Важно и следующее расхождение между историком и синхронистом: синхронист считает принципиально познаваемым только неизменное, сохраняющееся во времени, константы структуры, данные во времени и пространстве; его интересует сущность, а не явление. Историка языка во всем сложном переплетении частных фактов также интересует сущность, т. е. категориальные явления языковой системы, однако он понимает, что сущность реально познаваема только через явление. Если воспользоваться структурными константами речемысли, можно сказать, что сознание синхрониста субстанциально: имя для него есть отражение понятия; историка больше всего привлекает глагол, отражающий сущность суждения, его опорное звено, его движение – движение мысли в том числе. У историка могут быть ошибки в определении и даже в понятии, но никогда – в точном истолковании факта. Отсюда часто возникающее подозрение в эмпиризме историка – ведь он работает с текстом, а не со словом, словарное определение ему также кажется мертвым и уж во всяком случае слишком ограниченным; он принципиально не может спрессовать мир в плоское определение – имя. Недостаток ли это историка? Нет, потому что последовательное развитие системы родного языка в определенных алгоритмах, понятое как неизбежность и закономерность, точно и объективно описанное, дает в руки лингвистов самое важное на сегодняшний день средство: прогнозировать будущее, понять то, что будет с языком завтра. А это и есть основная задача всякой научной теории.
Чтобы закончить это сравнение историка и синхрониста, отметим различие в области предмета их интересов: историк ищет в истории языкознания положительное, то, что осталось как достижение теории научного знания; синхронист, толкуя материал, уже не один раз интерпретированный, как правило, отмечает то, чего предшественники «не поняли», что оказалось выше их разумения, что, конечно же, осталось на долю современных синхронистов. По-видимому, расхождение между историками и синхронистами все более усиливается из-за присущего современной культуре внутреннего конфликта между логикой развития данной науки и прагматическими потребностями общества сегодня, сейчас: дискриминация гуманитарных наук в этих условиях разрывает внутренние связи, существующие между разными направлениями в языкознании, отталкивает их друг от друга в разном их отношении к прикладным вопросам этой науки.
Обращают на себя внимание две основные особенности в развитии современной русистики в отношении к объекту и предмету этой науки.

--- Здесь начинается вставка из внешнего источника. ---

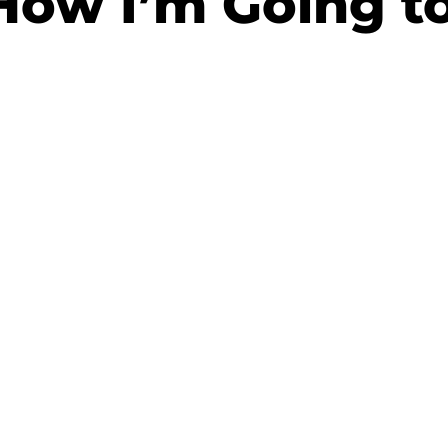
How I’m Going to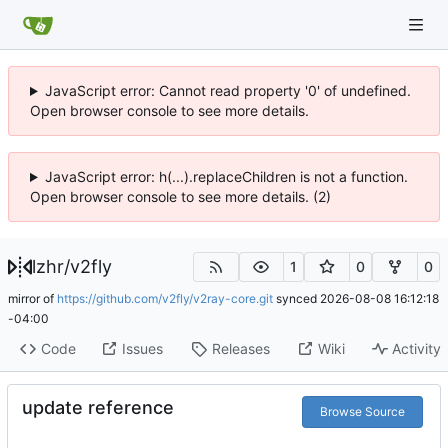
JavaScript error: Cannot read property '0' of undefined.
Open browser console to see more details.
JavaScript error: h(...).replaceChildren is not a function.
Open browser console to see more details. (2)
lzhr
/
v2fly
1
0
0
mirror of
https://github.com/v2fly/v2ray-core.git
synced
2026-08-08 16:12:18
-04:00
Code
Issues
Releases
Wiki
Activity
update reference
Browse Source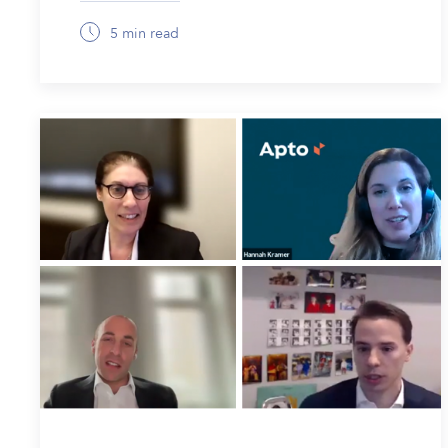
5 min read
February 6, 2026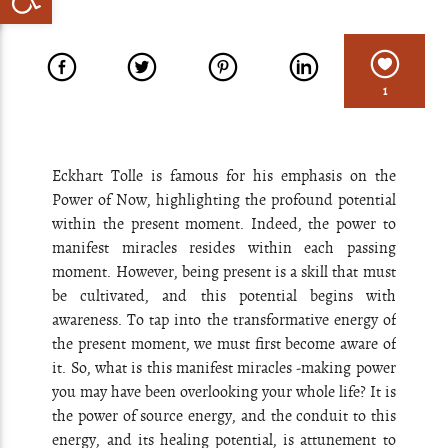
1
Eckhart Tolle is famous for his emphasis on the
Power of Now, highlighting the profound potential
within the present moment. Indeed, the power to
manifest miracles resides within each passing
moment. However, being present is a skill that must
be cultivated, and this potential begins with
awareness. To tap into the transformative energy of
the present moment, we must first become aware of
it. So, what is this manifest miracles -making power
you may have been overlooking your whole life? It is
the power of source energy, and the conduit to this
energy, and its healing potential, is attunement to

Первая – сосредоточение методик в разных отделах языкознания, которое прежде входило в общую теорию языка. Например, логистическая, психологическая, структурно-типологическая или социологическая теория предложения коррелировали друг с другом в границах общей теории и были противопоставлены одна другой как разные точки зрения различных школ на общий объект. Теперь же ученые, работающие в социолингвистике, психолингвистике, занятые построением контенсивной грамматики или отработкой структурно-типологических методов, – все они работают параллельно как представители смежных областей знания, коррелируя друг с другом в отношении к общему объекту. Возникают, если можно так выразиться, вторичные научные школы – направления внутри этих подразделений (социолингвистики со своим кругом проблем, психолингвистики – со своим особым кругом проблем и т. д. до бесконечности) уже независимо от исходной принадлежности к определенной научной школе в прошлом. То, что прежде различало самостоятельные научные школы (например, разный подход к языку в трудах Потебни или Бодуэна), сегодня нейтрализуется в новой постановке вопроса, в перенесении внимания с интерпретации объекта на разные точки зрения в отношении к этому объекту. Тем самым на первый план выходит не объект исследования (язык), не то, что объединяет разнообразные точки зрения, коррелирующие в отношении к объекту, а предмет описания: незаметно произошла подмена объекта исследования предметом описания. Сегодня каждый стремится посмотреть на объект каким-то особым взглядом, и наша наука, лишенная критерия историчности, постепенно истончается до граней личного самолюбия «основоположников». На последних журнальных публикациях мы можем убедиться в том, что эта тенденция в развитии нашей науки набирает силу, и это все больше лишает нас объективных, достоверных в теоретическом отношении и для всех одинаково авторитетных критериев. Твердая почва исторического языкознания тут необходима, и особенно в преподавании лингвистических дисциплин в университетской аудитории.